Page images and extracted text:
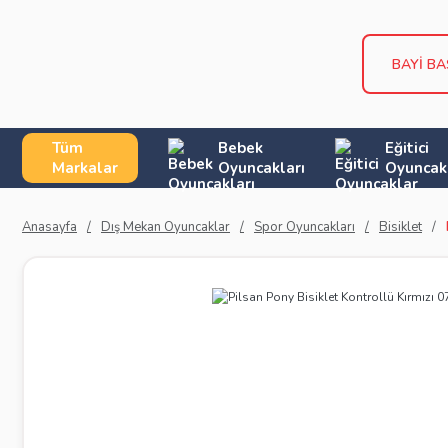
BAYİ B
Tüm
Bebek
Eğitici
Markalar
Oyuncakları
Oyuncak
Anasayfa
Dış Mekan Oyuncaklar
Spor Oyuncakları
Bisiklet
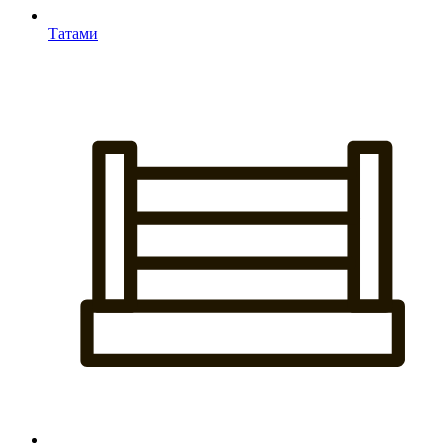
Татами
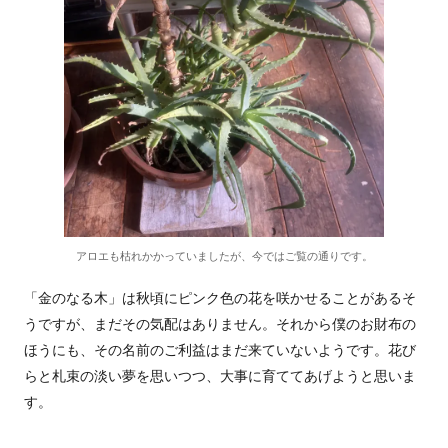
アロエも枯れかかっていましたが、今ではご覧の通りです。
「金のなる木」は秋頃にピンク色の花を咲かせることがあるそ
うですが、まだその気配はありません。それから僕のお財布の
ほうにも、その名前のご利益はまだ来ていないようです。花び
らと札束の淡い夢を思いつつ、大事に育ててあげようと思いま
す。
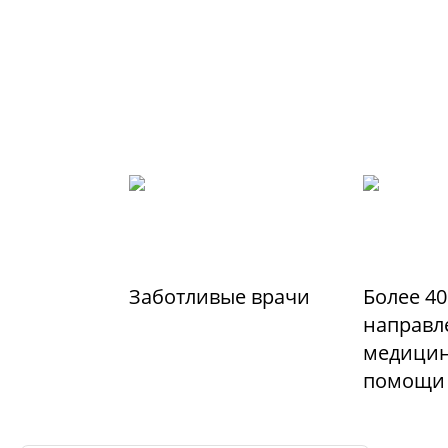
Заботливые врачи
Более 40
направл
медицин
помощи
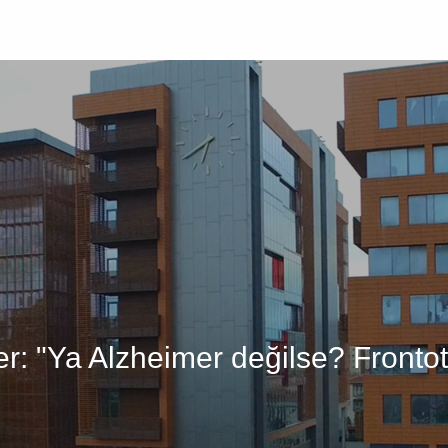
Üniversite
Öğrenci
Akademik
Araştır
ner: "Ya Alzheimer değilse? Fron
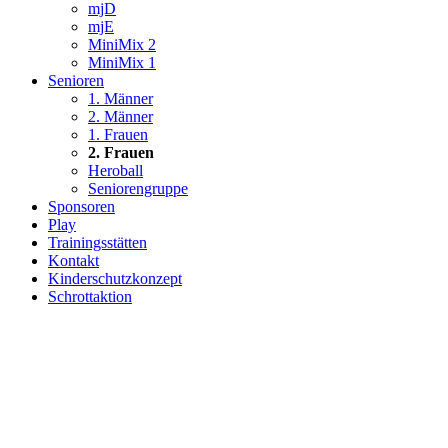
mjD
mjE
MiniMix 2
MiniMix 1
Senioren
1. Männer
2. Männer
1. Frauen
2. Frauen
Heroball
Seniorengruppe
Sponsoren
Play
Trainingsstätten
Kontakt
Kinderschutzkonzept
Schrottaktion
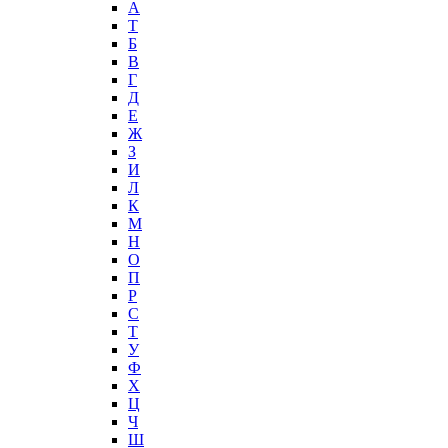
А
T
Б
В
Г
Д
Е
Ж
З
И
Л
К
М
Н
О
П
Р
С
Т
У
Ф
Х
Ц
Ч
Ш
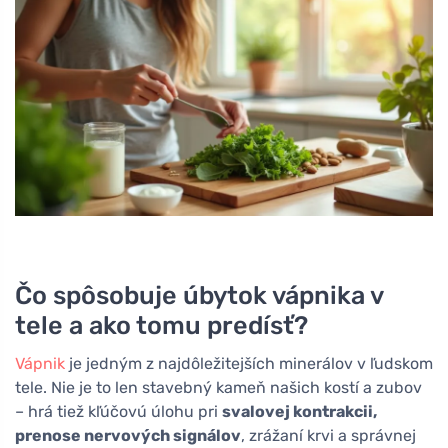
Čo spôsobuje úbytok vápnika v
tele a ako tomu predísť?
Vápnik
je jedným z najdôležitejších minerálov v ľudskom
tele. Nie je to len stavebný kameň našich kostí a zubov
– hrá tiež kľúčovú úlohu pri
svalovej kontrakcii,
prenose nervových signálov
, zrážaní krvi a správnej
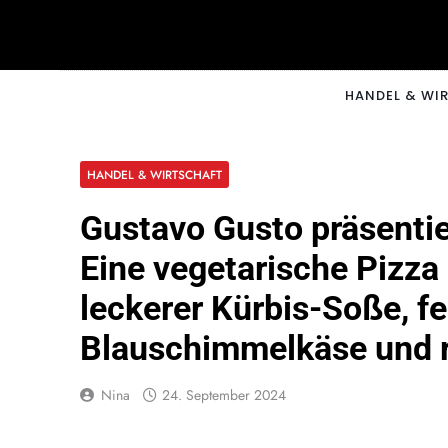
Skip
to
content
CNNM
HANDEL & WI
HANDEL & WIRTSCHAFT
Gustavo Gusto präsentier
Eine vegetarische Pizza
leckerer Kürbis-Soße, f
Blauschimmelkäse und r
Nina
24. September 2024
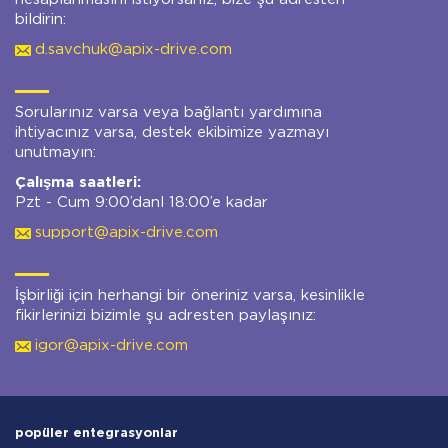
bildirin:
d.savchuk@apix-drive.com
Sorularınız varsa veya bağlantı yardımına
ihtiyacınız varsa, destek ekibimize yazmayı
unutmayın:
Çalışma saatleri:
Pzt - Cum 9:00’danl 18:00’e kadar
support@apix-drive.com
İşbirliği için herhangi bir öneriniz varsa, kesinlikle
fikirlerinizi bizimle şu adresten paylaşınız:
igor@apix-drive.com
popüler entegrasyonlar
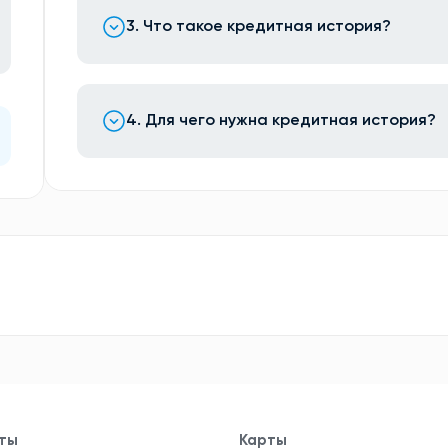
3. Что такое кредитная история?
4. Для чего нужна кредитная история?
ты
Карты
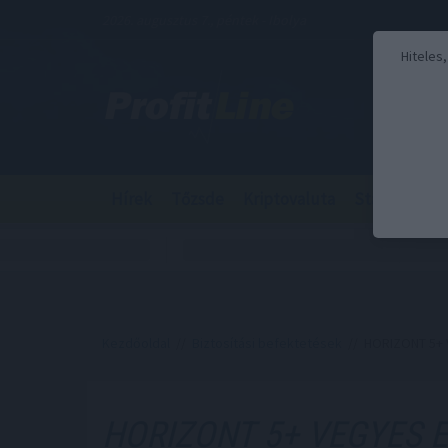
2026. augusztus 7., péntek - Ibolya
Hiteles
Hírek
Tőzsde
Kriptovaluta
Stabilcoin
Kezdőoldal
//
Biztosítási befektetések
// HORIZONT 5+
HORIZONT 5+ VEGYES 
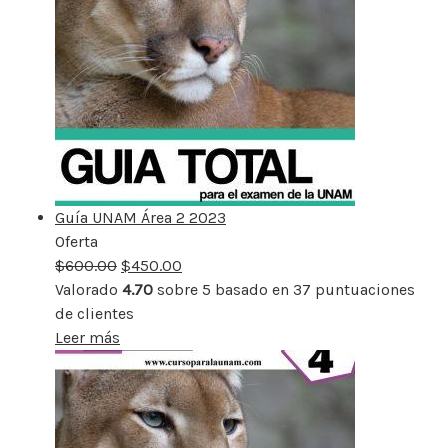
Guía UNAM Área 2 2023
Oferta
Producto
$
600.00
rebajado
$
450.00
Valorado
4.70
sobre 5 basado en
37
puntuaciones
de clientes
Leer más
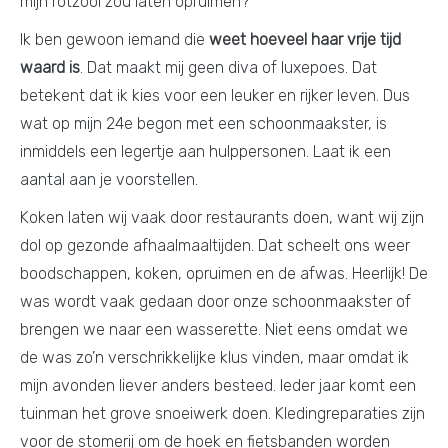
mijn rotzooi zou laten opruimen?
Ik ben gewoon iemand die
weet hoeveel haar vrije tijd
waard is
. Dat maakt mij geen diva of luxepoes. Dat
betekent dat ik kies voor een leuker en rijker leven. Dus
wat op mijn 24e begon met een schoonmaakster, is
inmiddels een legertje aan hulppersonen. Laat ik een
aantal aan je voorstellen.
Koken laten wij vaak door restaurants doen, want wij zijn
dol op gezonde afhaalmaaltijden. Dat scheelt ons weer
boodschappen, koken, opruimen en de afwas. Heerlijk! De
was wordt vaak gedaan door onze schoonmaakster of
brengen we naar een wasserette. Niet eens omdat we
de was zo’n verschrikkelijke klus vinden, maar omdat ik
mijn avonden liever anders besteed. Ieder jaar komt een
tuinman het grove snoeiwerk doen. Kledingreparaties zijn
voor de stomerij om de hoek en fietsbanden worden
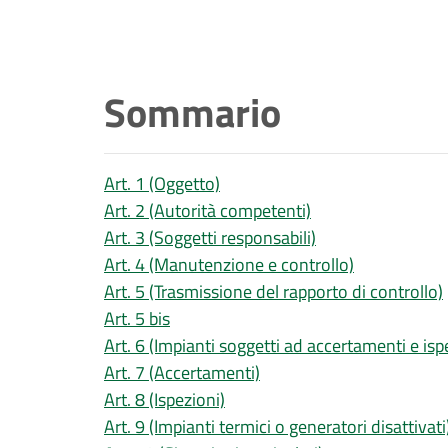
Sommario
Art. 1 (Oggetto)
Art. 2 (Autorità competenti)
Art. 3 (Soggetti responsabili)
Art. 4 (Manutenzione e controllo)
Art. 5 (Trasmissione del rapporto di controllo)
Art. 5 bis
Art. 6 (Impianti soggetti ad accertamenti e isp
Art. 7 (Accertamenti)
Art. 8 (Ispezioni)
Art. 9 (Impianti termici o generatori disattivati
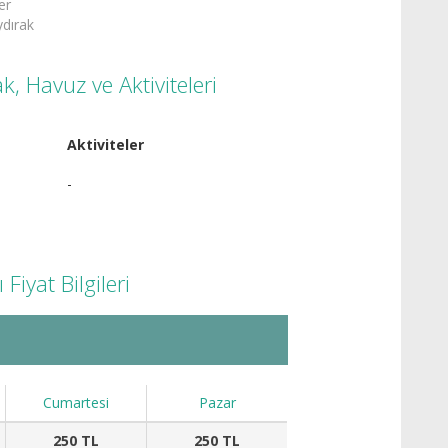
er
ydırak
, Havuz ve Aktiviteleri
Aktiviteler
-
iyat Bilgileri
Cumartesi
Pazar
250 TL
250 TL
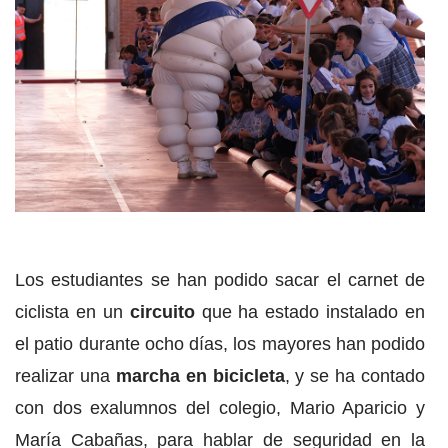
Los estudiantes se han podido sacar el carnet de
ciclista en un
circuito
que ha estado instalado en
el patio durante ocho días, los mayores han podido
realizar una
marcha en bicicleta
, y se ha contado
con dos exalumnos del colegio, Mario Aparicio y
María Cabañas, para hablar de seguridad en la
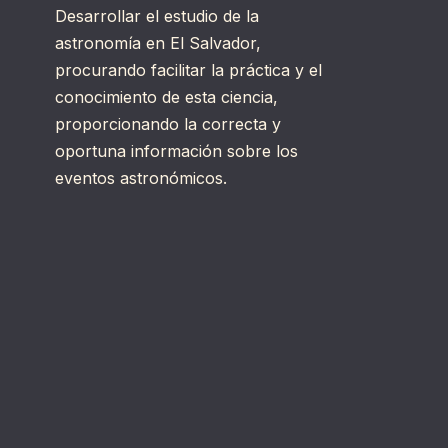
Desarrollar el estudio de la
astronomía en El Salvador,
procurando facilitar la práctica y el
conocimiento de esta ciencia,
proporcionando la correcta y
oportuna información sobre los
eventos astronómicos.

### The task
Reproduce the extracted text of all the records, swapping "Kriptovaluta" for "Kripto" and leaving everything else unchanged. Leave the pictures out of your answer.

### Solution for this task
BAYİ B
Tüm
Bebek
Eğitici
Markalar
Oyuncakları
Oyuncak
Anasayfa
Dış Mekan Oyuncaklar
Spor Oyuncakları
Bisiklet
Татами
アロエも枯れかかっていましたが、今ではご覧の通りです。
「金のなる木」は秋頃にピンク色の花を咲かせることがあるそ
うですが、まだその気配はありません。それから僕のお財布の
ほうにも、その名前のご利益はまだ来ていないようです。花び
らと札束の淡い夢を思いつつ、大事に育ててあげようと思いま
す。
Заботливые врачи
Более 40
направл
медицин
помощи
Üniversite
Öğrenci
Akademik
Araştır
ner: "Ya Alzheimer değilse? Fron
mjD
mjE
MiniMix 2
MiniMix 1
Senioren
1. Männer
2. Männer
1. Frauen
2. Frauen
Heroball
Seniorengruppe
Sponsoren
Play
Trainingsstätten
Kontakt
Kinderschutzkonzept
Schrottaktion
А
T
Б
В
Г
Д
Е
Ж
З
И
Л
К
М
Н
О
П
Р
С
Т
У
Ф
Х
Ц
Ч
Ш
Čo spôsobuje úbytok vápnika v
tele a ako tomu predísť?
Vápnik
je jedným z najdôležitejších minerálov v ľudskom
tele. Nie je to len stavebný kameň našich kostí a zubov
– hrá tiež kľúčovú úlohu pri
svalovej kontrakcii,
prenose nervových signálov
, zrážaní krvi a správnej
Skip
to
content
CNNM
HANDEL & WI
HANDEL & WIRTSCHAFT
Gustavo Gusto präsentier
Eine vegetarische Pizza
leckerer Kürbis-Soße, f
Blauschimmelkäse und r
Nina
24. September 2024
bildirin:
d.savchuk@apix-drive.com
Sorularınız varsa veya bağlantı yardımına
ihtiyacınız varsa, destek ekibimize yazmayı
unutmayın:
Çalışma saatleri:
Pzt - Cum 9:00’danl 18:00’e kadar
support@apix-drive.com
İşbirliği için herhangi bir öneriniz varsa, kesinlikle
fikirlerinizi bizimle şu adresten paylaşınız:
igor@apix-drive.com
popüler entegrasyonlar
3. Что такое кредитная история?
4. Для чего нужна кредитная история?
ты
Карты
2026. augusztus 7., péntek - Ibolya
Hiteles
Hírek
Tőzsde
Kripto
Stabilcoin
Kezdőoldal
//
Biztosítási befektetések
// HORIZONT 5+
HORIZONT 5+ VEGYES 
Guía UNAM Área 2 2023
Oferta
Producto
$
600.00
rebajado
$
450.00
Valorado
4.70
sobre 5 basado en
37
puntuaciones
de clientes
Leer más
mijn rotzooi zou laten opruimen?
Ik ben gewoon iemand die
weet hoeveel haar vrije tijd
waard is
. Dat maakt mij geen diva of luxepoes. Dat
betekent dat ik kies voor een leuker en rijker leven. Dus
wat op mijn 24e begon met een schoonmaakster, is
inmiddels een legertje aan hulppersonen. Laat ik een
aantal aan je voorstellen.
Koken laten wij vaak door restaurants doen, want wij zijn
dol op gezonde afhaalmaaltijden. Dat scheelt ons weer
boodschappen, koken, opruimen en de afwas. Heerlijk! De
was wordt vaak gedaan door onze schoonmaakster of
brengen we naar een wasserette. Niet eens omdat we
de was zo’n verschrikkelijke klus vinden, maar omdat ik
mijn avonden liever anders besteed. Ieder jaar komt een
tuinman het grove snoeiwerk doen. Kledingreparaties zijn
voor de stomerij om de hoek en fietsbanden worden
Sommario
Art. 1 (Oggetto)
Art. 2 (Autorità competenti)
Art. 3 (Soggetti responsabili)
Art. 4 (Manutenzione e controllo)
Art. 5 (Trasmissione del rapporto di controllo)
Art. 5 bis
Art. 6 (Impianti soggetti ad accertamenti e isp
Art. 7 (Accertamenti)
Art. 8 (Ispezioni)
Art. 9 (Impianti termici o generatori disattivati
er
ydırak
, Havuz ve Aktiviteleri
Aktiviteler
-
iyat Bilgileri
Cumartesi
Pazar
250 TL
250 TL
Los estudiantes se han podido sacar el carnet de
ciclista en un
circuito
que ha estado instalado en
el patio durante ocho días, los mayores han podido
realizar una
marcha en bicicleta
, y se ha contado
con dos exalumnos del colegio, Mario Aparicio y
María Cabañas, para hablar de seguridad en la
Desarrollar el estudio de la
astronomía en El Salvador,
procurando facilitar la práctica y el
conocimiento de esta ciencia,
proporcionando la correcta y
oportuna información sobre los
eventos astronómicos.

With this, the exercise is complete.